Atomic Coordinate Prediction of Carbon Nanotubes Using Regression Tree Ensembles

Document Type : Research Paper

Authors

1 Construction and building engineering technology, Al esraa university college, Iraq

2 Department of Computer, College of Education, AL-Iraqia University, Iraq

3 Al esraa university college, Iraq

10.22052/JNS.2023.04.011

Abstract

In this paper, regression tree ensembles (bagged and boosted) have been utilized in predicting atomic coordinate of Carbone nanotubes (CNTs). The aim of this study is to use ensembles classifiers to compute the atomic coordinates of Carbone nanotubes rather than other simulation tools. The dataset we used in this paper are provided by the UCI Repository of Machine Learning and it has a total of (10721) instances with (8) attributes (five as inputs and three as outputs) and it has no missing data. Various performance measures are also calculated to evaluate the classifiers we employed. The results show that there is a slight difference in performance between bagged and boosted trees, however, they are preferable classifiers for carbon atom coordinates prediction due to their high accuracy and short computation time. Using these predicted atomic coordinates as early coordinates for the simulation tool, the actual atomic coordinates can be retrieved in minutes or seconds instead of days by minimizing the iterations in the computation process.

Keywords


INTRODUCTION

To tackle the issues created by miniaturization, carbon nanotubes (CNTs) have been introduced as an alternative to copper/aluminum metallic interconnects. CNTs are rolled-up sheets of 2-D graphene crystal. Since they are rolled up, they have electronic components that vary based on their direction [1,2]. For years, ab initio estimates have had a major effect on the investigation of material properties. Ab initio methods have no parameters and only need the atomic number as input. These are the reasons for ab initio methods’ great success. Through advances in computer efficiency and algorithms, these methods are now being applied to a growing number of physical and chemical phenomena [2, 3]. Ab initio computational methods are used to estimate chemical and physical characteristics of periodic systems in terms of chemical composition and crystalline structure as accurately as possible at a good cost without any requirement for a given empirical data [4]. 
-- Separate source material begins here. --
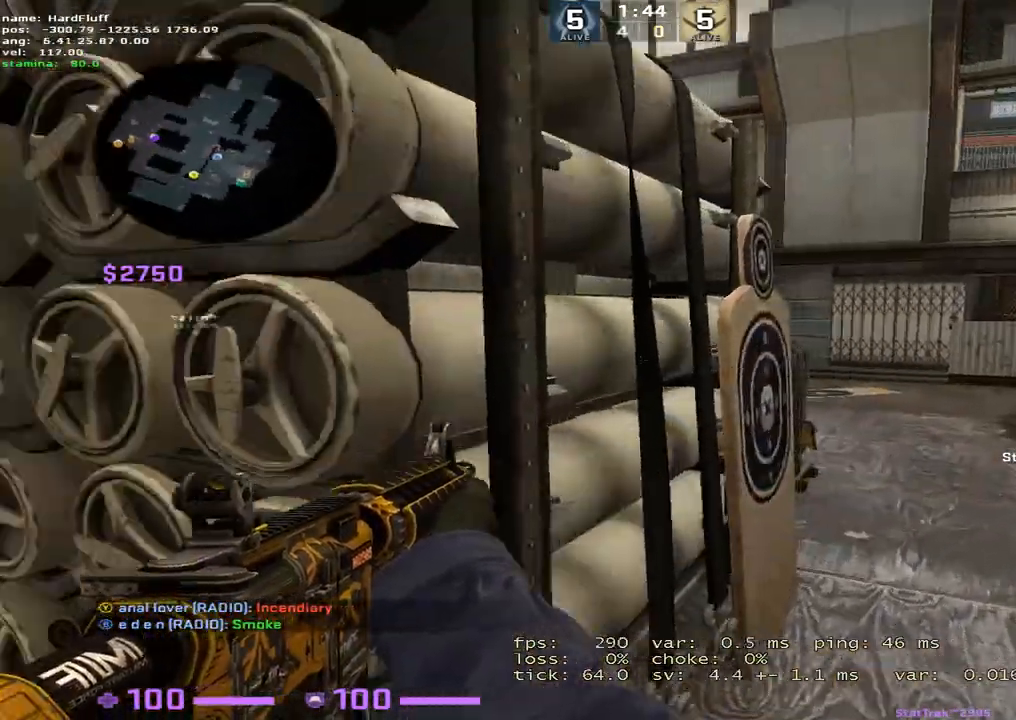
{"keys": ["d", "shift", "w"], "events": []}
BIOVIA Materials Studio CASTEP is a leading code for computing the characteristics of materials from fundamental principles. Density functional theory can be used to model a wide range of material properties. Structural at the atomic scale, electronic structure, electrical responsiveness, and vibration characteristics are some of these properties [5, 2]. The computation time for a huge number of atoms is exceedingly long, as shown in numerous CASTEP simulations. Due to the power of the computer/server, computations may take many days to complete. With density functional theory, the fastest and most accurate approach to calculate atomic coordinates, atomic coordinates are calculated faster than with any other mathematical approach. In contrary, users must employ more powerful computers and parallelism machines, both of which are prohibitively expensive to minimize computing time [2]. 
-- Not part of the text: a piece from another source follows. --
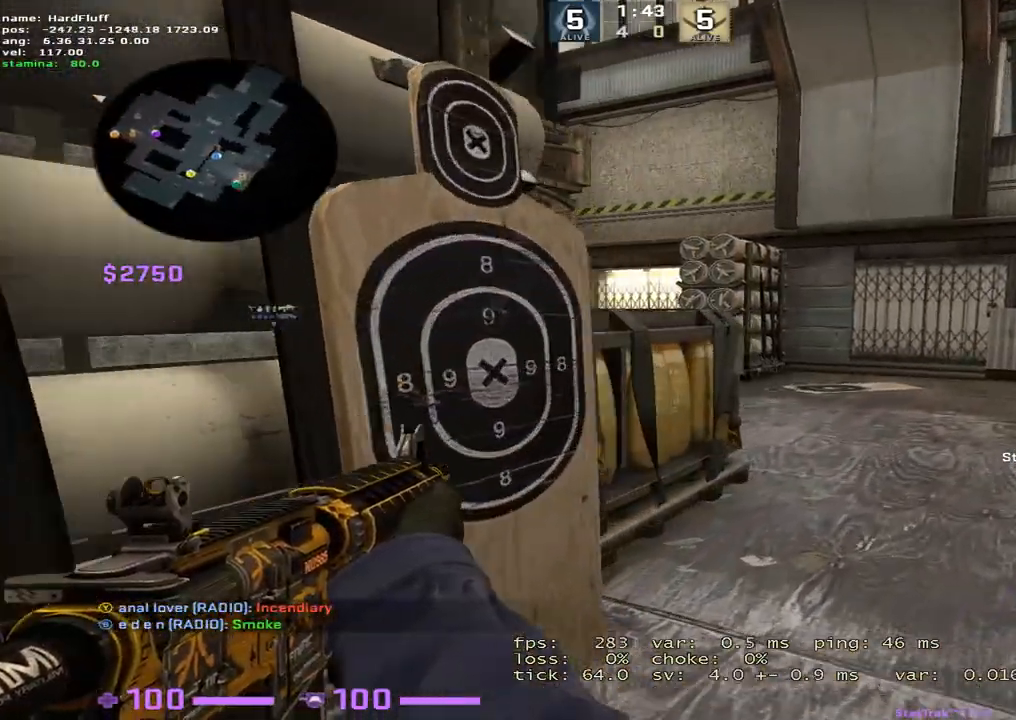
{"keys": ["d", "shift", "w"], "events": []}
Rather than computing the problem, we take a different strategy here; the atomic coordinates are precisely predicted in such a little period. The actual atomic coordinates can be obtained in minutes or seconds instead of days using these anticipated atomic coordinates as early coordinates for the simulation tool. 

The use of approximated atomic coordinates in research also enhances the efficiency of acquiring appropriate results. In order to acquire rapid and accurate results, we focused our research on machine learning approaches that have been utilized in the literature for forecasting such tasks. To transfer learning researches to machine learning, several paradigms and techniques are deployed. Statistic recognition systems, symbolic processing, case-based learning, artificial neural networks, and evolutionary programming are just a few examples. Machine learning’s goal can be characterized as computers performing the task of human learning. Variety of approaches and algorithms are utilized during this learning [6, 2]. 

Numerous problems can be solved by performing long and tough formulas in an actual or simulation tools, and the outcomes can be obtained within that approach. In most cases, these situations result in lengthy and costly hardware and software development. Instead, artificial neural networks (ANNs) approaches are being utilized to forecast the outcomes of these issues utilizing datasets received from the real world or a simulated environment. 

Artificial Neural Network (ANN) is used by Cheng et al. [7] to construct a model on a graphene metal–oxide–semiconductor field effect transistor. The computing time for the MOSFET model was considerably reduced. The graphene MOSFET model was implemented as a subcircuit in HSPICE software, which may obviously improve the efficiency of simulations on graphene large-scale incorporated circuits. Yet, another work by Cheng et al. [8] has coupled support vector regression (SVR) along with particle swarm optimization to build mathematical models to predict mechanical characteristics of carbon nanotubes/epoxy composites based on an observational dataset.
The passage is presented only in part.